In dieser Serie stellen wir in loser Reihenfolge ungewöhnliche Nachbarn vor

Glockenbachviertel · Stadt-Bewohner

»Ich habe 100 Geschichten auf Lager«: Cordula Gerndt ist Erzählerin von Beruf.

»Ich habe 100 Geschichten auf Lager«: Cordula Gerndt ist Erzählerin von Beruf.

Glockenbachviertel · Die Geschichtenerzählerin - Cordula Gerndt arbeitet mit Engeln, Prinzessinnen und Zwergen. Bevor sie anfängt, eine Geschichte zu erzählen, holt Cordula Gerndt tief Luft. Dann kräuselt sie ihre Nase, winkelt beide Arme an – und legt los.

Von gewieften Marktverkäufern, verträumten Prinzessinnen, Engelsfedern und Drehzeh-Zwergen berichtet sie: die 34-jährige Münchnerin ist professionelle Geschichtenerzählerin. »Geschichten haben mich schon immer begleitet«, sagt sie – und ihre Stimme macht sogar bei diesem kurzen Satz einen Bogen von kräftig zu sanft.

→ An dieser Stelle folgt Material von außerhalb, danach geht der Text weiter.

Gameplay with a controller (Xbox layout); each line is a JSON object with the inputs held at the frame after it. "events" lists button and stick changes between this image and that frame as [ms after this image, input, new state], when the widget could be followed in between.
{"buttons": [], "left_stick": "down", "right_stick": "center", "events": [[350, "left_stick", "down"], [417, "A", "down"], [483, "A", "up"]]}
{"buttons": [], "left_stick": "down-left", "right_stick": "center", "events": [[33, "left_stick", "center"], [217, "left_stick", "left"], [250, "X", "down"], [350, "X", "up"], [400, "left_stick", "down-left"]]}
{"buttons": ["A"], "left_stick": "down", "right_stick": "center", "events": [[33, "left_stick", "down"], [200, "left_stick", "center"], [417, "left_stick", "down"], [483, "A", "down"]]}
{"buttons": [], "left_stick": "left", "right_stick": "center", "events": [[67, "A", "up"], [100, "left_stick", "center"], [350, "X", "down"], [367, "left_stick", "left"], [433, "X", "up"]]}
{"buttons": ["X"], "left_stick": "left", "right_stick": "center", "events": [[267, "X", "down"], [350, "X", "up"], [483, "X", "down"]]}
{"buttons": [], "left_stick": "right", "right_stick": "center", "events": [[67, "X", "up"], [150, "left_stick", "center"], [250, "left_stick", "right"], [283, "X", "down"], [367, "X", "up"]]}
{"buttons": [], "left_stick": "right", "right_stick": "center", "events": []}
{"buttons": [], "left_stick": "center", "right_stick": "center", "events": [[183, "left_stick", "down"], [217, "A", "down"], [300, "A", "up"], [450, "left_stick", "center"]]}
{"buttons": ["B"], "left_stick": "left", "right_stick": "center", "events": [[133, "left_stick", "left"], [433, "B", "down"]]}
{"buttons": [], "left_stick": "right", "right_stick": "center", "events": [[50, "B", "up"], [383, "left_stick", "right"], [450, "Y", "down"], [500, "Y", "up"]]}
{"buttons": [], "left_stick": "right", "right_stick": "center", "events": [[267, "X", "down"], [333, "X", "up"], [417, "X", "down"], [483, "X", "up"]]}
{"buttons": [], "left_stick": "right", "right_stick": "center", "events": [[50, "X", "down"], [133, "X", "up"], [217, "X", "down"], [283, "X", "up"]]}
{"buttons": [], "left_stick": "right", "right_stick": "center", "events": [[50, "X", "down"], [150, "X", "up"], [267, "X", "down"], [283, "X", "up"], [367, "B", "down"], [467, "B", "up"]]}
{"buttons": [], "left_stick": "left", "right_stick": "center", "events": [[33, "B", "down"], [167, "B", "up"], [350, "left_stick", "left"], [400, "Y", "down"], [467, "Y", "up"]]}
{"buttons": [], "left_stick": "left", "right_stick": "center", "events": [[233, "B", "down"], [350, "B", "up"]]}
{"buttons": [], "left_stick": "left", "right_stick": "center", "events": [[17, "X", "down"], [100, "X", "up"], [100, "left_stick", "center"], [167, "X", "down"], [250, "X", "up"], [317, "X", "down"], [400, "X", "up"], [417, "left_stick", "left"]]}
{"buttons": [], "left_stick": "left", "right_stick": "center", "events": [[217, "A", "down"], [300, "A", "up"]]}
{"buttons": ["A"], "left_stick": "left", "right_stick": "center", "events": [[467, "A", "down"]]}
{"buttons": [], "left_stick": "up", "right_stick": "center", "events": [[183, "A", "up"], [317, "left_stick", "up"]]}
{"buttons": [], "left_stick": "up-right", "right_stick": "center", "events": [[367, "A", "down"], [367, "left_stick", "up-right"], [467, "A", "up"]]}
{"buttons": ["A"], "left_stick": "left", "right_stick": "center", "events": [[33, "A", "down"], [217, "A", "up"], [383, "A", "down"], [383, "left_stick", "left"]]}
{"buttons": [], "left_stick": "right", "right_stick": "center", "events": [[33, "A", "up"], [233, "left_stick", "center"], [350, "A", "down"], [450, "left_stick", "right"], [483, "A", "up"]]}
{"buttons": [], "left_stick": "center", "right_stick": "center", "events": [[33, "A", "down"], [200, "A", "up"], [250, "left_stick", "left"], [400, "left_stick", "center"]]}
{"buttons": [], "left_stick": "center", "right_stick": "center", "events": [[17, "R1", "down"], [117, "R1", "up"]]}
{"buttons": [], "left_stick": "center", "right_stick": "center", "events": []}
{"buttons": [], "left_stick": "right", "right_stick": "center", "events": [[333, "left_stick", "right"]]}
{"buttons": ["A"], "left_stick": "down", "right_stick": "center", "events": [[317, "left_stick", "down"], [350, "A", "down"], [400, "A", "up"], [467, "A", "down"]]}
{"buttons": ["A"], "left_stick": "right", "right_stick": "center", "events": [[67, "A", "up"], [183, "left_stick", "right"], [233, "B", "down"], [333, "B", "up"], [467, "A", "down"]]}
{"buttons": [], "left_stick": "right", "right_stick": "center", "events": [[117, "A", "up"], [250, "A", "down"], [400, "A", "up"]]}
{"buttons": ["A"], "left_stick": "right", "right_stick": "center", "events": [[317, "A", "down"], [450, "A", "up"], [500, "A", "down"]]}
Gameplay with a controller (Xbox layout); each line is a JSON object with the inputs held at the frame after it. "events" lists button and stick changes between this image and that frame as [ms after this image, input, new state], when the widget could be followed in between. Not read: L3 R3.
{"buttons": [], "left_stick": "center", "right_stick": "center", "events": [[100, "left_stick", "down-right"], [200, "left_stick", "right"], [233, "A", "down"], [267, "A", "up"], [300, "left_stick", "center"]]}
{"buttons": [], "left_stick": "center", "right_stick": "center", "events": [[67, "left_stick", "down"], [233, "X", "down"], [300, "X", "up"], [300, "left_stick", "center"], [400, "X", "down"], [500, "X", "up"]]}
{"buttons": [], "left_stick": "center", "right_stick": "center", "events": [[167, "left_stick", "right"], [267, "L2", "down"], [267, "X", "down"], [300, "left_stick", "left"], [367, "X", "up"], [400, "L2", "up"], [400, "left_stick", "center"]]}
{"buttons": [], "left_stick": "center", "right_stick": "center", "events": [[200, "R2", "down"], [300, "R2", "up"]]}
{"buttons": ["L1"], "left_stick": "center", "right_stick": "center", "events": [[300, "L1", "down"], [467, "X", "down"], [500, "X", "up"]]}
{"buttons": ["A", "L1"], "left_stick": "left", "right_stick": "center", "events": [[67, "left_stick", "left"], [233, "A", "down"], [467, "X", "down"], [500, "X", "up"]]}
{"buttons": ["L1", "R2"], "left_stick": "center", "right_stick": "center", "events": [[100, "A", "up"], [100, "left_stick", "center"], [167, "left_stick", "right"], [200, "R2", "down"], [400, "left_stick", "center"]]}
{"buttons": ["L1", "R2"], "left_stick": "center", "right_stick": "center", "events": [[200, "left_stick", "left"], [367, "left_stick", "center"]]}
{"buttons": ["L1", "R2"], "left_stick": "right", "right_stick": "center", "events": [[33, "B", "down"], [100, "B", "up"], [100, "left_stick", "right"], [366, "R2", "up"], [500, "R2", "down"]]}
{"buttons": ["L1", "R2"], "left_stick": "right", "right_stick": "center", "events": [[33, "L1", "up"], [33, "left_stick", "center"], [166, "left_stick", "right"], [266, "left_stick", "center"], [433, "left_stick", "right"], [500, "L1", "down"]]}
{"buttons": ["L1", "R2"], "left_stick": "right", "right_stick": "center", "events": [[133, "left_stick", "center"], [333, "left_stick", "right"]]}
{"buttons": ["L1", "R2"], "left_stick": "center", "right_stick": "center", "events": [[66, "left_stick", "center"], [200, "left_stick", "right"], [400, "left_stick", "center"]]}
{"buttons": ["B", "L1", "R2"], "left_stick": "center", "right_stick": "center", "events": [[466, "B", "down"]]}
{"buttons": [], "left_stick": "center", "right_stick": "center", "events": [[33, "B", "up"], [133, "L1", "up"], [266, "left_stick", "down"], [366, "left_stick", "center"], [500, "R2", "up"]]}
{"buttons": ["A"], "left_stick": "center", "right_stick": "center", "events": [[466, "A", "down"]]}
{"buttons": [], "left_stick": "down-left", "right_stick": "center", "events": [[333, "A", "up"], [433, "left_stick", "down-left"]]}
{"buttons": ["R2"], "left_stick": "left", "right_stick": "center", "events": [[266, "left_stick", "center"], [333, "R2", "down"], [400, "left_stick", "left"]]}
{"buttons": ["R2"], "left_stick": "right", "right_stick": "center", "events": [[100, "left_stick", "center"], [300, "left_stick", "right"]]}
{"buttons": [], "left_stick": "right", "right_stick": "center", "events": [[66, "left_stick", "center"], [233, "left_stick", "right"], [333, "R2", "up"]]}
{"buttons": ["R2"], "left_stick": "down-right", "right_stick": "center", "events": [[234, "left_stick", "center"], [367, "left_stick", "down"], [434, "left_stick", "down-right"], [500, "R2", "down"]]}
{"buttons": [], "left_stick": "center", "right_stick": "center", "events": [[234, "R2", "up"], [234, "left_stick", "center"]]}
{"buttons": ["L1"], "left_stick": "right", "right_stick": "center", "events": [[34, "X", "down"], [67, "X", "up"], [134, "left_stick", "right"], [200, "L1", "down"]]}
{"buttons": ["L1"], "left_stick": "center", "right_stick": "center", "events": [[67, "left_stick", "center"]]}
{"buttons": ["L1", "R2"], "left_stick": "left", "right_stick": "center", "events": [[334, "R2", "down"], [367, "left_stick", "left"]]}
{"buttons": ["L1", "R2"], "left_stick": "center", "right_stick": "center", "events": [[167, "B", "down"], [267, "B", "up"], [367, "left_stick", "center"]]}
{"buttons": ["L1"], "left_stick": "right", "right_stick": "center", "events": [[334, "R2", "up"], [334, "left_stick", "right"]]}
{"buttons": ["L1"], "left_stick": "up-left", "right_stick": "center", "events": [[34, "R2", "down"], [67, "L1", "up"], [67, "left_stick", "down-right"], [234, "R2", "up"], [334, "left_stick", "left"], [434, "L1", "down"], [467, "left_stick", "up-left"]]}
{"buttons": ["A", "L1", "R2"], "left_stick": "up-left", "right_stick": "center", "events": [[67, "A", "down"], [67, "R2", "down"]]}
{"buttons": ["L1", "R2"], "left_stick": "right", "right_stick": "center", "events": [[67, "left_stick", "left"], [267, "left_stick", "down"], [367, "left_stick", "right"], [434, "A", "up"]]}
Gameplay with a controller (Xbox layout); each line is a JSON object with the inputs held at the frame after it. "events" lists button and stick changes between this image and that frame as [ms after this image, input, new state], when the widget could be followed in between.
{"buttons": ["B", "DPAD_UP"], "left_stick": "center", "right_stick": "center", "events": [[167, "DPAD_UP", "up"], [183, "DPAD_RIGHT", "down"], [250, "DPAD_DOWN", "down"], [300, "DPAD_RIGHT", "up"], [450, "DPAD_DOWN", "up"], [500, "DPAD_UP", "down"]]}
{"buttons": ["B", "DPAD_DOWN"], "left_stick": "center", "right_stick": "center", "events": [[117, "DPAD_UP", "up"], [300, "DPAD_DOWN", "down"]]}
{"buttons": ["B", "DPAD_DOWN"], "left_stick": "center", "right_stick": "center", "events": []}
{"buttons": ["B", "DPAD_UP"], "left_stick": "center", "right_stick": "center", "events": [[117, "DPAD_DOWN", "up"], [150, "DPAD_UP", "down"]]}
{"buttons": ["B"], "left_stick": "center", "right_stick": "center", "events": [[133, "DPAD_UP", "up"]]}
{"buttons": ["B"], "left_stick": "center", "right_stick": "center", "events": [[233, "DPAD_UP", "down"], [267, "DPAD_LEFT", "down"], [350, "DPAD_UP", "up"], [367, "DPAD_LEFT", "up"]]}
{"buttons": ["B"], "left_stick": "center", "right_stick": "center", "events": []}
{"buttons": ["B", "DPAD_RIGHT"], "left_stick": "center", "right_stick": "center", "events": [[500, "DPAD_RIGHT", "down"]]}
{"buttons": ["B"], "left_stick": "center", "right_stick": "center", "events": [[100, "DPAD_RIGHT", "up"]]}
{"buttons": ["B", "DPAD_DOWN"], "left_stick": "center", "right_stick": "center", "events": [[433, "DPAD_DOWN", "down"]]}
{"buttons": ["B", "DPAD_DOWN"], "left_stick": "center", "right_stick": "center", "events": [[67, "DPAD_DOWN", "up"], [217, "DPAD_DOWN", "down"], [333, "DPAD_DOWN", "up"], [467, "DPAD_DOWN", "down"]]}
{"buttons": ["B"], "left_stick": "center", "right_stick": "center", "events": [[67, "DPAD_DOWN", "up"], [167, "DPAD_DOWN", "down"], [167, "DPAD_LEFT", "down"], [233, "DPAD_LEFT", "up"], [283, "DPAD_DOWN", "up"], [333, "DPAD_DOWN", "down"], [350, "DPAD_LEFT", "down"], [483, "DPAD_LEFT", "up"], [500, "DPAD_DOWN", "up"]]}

Bevor sie sich vor drei Jahren als Erzählerin mit ihrer »Geschichtenpraxis« im Glockenbachviertel selbstständig gemacht hat, hatte sie in Stuttgart als Lektorin für Kinderbücher gearbeitet. »Mein Schlüsselerlebnis hatte ich dort bei einer Weihnachtsfeier, als ich von einer Geschichte aus einem besonders schönen Kinderbuch berichtete«, erinnert sie sich. Die Tatsache, frei zu reden, die Zuhörer dabei ansehen zu können und sie »mit unsichtbaren Seidenbändern in das Reich der Erzählung zu führen«, hat Gerndt so fasziniert, dass sie Rhetorik-Kurse besuchte und beschloss, künftig mehr Geschichten zu erzählen.

Wenn Gerndt erzählt, entstehe zwischen ihr und den Zuhörern ein magisches Band. »Mein liebstes Publikum sind Kinder. Die steigen ab der ersten Sekunde in die Geschichte ein und leben mit. Die fragen einfach, wenn sie sich etwas nicht vorstellen können, oder schlagen vor, wie es weitergehen könnte. Erwachsene brauchen länger, bis sie sich einlassen. Viele denken ohnehin, dass ich etwas vorlese, und sind dann erstaunt, wenn ich kein Buch zur Hand nehme«, sagt sie schmunzelnd. Um eine Geschichte gut zu erzählen, brauche man laut Gerndt »innere Bilder«: »Ich beschreibe einfach, was ich sehe, und erzähle Bild für Bild. Deswegen lerne ich auch fast nichts auswendig – es sei denn, eine Passage ist so schön geschrieben, dass ich sie Wort für Wort wiedergeben will.«

Praktisch all ihre Geschichten haben gemeinsam, dass deren Elemente nicht ernsthaft, nicht realistisch bleiben. Ein sprechender Tisch, ein Wolf, der seine Version von Rotkäppchen erzählt – so etwas mag Gerndt. »Spontan habe ich rund hundert Geschichten auf Lager«, sagt sie. Als »Märchentante« wird sie allerdings nicht gerne bezeichnet: »Mir geht es um die Kraft der Worte und der Geschichten. Und Märchen sind ja auch Geschichten«, findet sie.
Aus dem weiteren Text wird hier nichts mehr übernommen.